Les données qui seront obtenues suite à ces travaux alimenteront les bases de données internationales sur les organismes tropicaux. À l'heure actuelle, très peu d'informations existent sur les espèces vivant dans les profondeurs de ces régions : la campagne d'exploration hauturière aura donc un grand intérêt.

Grâce aux technologies de géolocalisation (GPS), des cartes très précises des habitats coralliens seront établies dans les mois suivant l'expédition et mises à disposition de la communauté scientifique ainsi que des organisations de conservation, des décideurs politiques ou de toute personne ayant un intérêt pour ce type d'outil.

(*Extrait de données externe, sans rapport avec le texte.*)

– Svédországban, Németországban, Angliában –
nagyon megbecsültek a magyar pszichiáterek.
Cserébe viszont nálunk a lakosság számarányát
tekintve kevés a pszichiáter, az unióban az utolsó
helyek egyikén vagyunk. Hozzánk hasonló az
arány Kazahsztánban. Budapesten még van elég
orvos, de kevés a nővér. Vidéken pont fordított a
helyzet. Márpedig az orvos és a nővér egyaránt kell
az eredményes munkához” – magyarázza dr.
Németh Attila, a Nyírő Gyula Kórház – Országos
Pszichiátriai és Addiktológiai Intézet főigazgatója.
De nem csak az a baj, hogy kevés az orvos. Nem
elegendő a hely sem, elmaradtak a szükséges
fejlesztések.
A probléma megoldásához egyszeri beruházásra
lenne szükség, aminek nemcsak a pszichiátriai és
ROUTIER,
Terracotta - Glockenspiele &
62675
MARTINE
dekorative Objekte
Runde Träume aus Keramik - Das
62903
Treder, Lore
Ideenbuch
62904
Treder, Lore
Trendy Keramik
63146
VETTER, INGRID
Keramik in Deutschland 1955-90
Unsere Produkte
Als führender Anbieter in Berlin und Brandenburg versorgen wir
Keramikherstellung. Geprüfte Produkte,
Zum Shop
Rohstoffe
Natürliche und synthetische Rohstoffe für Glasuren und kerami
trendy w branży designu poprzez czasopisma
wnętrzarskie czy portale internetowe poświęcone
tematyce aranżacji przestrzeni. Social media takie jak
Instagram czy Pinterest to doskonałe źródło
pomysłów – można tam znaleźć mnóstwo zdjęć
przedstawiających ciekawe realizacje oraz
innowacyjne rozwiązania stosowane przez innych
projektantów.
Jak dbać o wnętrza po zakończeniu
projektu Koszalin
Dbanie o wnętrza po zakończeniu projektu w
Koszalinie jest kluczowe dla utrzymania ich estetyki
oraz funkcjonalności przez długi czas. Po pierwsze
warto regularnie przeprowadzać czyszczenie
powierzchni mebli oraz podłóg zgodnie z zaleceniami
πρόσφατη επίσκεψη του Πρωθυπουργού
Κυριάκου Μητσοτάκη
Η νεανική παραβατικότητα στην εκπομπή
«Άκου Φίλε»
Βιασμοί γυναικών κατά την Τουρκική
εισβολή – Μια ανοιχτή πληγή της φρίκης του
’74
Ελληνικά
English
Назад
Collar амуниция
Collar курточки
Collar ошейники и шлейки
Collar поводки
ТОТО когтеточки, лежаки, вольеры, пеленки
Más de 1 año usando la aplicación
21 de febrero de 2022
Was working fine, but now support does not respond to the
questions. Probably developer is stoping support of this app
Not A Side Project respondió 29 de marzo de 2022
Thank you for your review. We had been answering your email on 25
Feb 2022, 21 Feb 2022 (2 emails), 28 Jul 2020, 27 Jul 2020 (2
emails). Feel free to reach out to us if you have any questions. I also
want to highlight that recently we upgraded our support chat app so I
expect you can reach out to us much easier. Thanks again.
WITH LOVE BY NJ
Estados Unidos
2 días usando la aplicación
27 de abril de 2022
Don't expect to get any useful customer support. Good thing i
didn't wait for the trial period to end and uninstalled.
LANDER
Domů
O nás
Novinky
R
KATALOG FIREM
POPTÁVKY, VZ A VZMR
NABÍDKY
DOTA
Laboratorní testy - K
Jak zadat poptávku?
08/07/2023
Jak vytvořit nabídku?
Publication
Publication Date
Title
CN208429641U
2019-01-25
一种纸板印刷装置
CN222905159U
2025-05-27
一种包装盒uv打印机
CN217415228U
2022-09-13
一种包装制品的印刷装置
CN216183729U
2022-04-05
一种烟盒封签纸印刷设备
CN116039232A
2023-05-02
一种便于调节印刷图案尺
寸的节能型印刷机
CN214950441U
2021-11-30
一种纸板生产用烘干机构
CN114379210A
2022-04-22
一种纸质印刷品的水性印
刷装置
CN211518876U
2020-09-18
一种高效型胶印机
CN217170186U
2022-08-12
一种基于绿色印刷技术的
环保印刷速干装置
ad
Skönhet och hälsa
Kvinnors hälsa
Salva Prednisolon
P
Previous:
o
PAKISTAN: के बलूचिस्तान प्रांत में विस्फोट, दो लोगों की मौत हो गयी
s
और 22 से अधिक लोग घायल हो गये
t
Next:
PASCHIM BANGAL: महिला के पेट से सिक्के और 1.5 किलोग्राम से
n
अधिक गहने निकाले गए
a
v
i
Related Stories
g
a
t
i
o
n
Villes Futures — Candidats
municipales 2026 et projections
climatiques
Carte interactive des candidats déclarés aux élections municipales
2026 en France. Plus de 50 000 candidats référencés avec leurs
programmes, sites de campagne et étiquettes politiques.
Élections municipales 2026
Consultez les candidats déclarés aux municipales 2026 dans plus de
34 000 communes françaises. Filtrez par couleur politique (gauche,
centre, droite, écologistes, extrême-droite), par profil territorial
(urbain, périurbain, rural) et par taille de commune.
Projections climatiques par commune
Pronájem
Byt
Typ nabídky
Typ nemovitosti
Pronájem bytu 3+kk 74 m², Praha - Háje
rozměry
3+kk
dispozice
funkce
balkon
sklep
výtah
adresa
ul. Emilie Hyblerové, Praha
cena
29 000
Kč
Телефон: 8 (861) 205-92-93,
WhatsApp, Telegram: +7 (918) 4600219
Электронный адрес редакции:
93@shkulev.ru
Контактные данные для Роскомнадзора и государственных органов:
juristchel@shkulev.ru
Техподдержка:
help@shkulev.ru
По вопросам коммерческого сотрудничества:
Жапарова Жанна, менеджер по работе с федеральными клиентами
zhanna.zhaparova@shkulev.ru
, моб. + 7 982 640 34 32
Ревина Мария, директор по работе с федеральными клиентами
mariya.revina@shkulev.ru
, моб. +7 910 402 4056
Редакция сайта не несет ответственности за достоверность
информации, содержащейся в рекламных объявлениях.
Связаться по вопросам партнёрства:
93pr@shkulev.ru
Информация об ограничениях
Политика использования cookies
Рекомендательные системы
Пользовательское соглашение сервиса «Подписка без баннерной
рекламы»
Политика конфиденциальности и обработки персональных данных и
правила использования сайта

Les spécimens collectés iront enrichir les collections de l'université de Papouasie-Nouvelle-Guinée, du Muséum national d'Histoire naturelle et de l'IRD.

 

Enfin, de nombreux articles scientifiques (probablement des centaines !) seront publiés au cours des années suivant l'expédition, dans des domaines aussi variés que la description de la faune et de la flore, l'évaluation des méthodologies de travail, la protection des espèces... Ces connaissances seront également vulgarisées et diffusées afin de sensibiliser le plus grand nombre aux problématiques environnementales. Ainsi, sur le modèle de ce qui a été fait après l'expédition Santo 2006, un livre sur la vie marine de la Mer de Bismarck sera publié quelques années après la fin de l'expédition.

 

Bien que ne constituant pas une étude d'impact, les données sur les habitats marins rapportées par l'expédition pourront aussi être utilisées comme point de départ pour évaluer les conséquences des projets industriels prévus dans la région de Madang et la Baie de l'Astrolabe. Parmi ceux-ci, la construction du Parc marin industriel de Madang qui consistera en l'établissement, dans le nord du lagon, de conserveries, et deux projets de companies minières visant à des implantations offshore.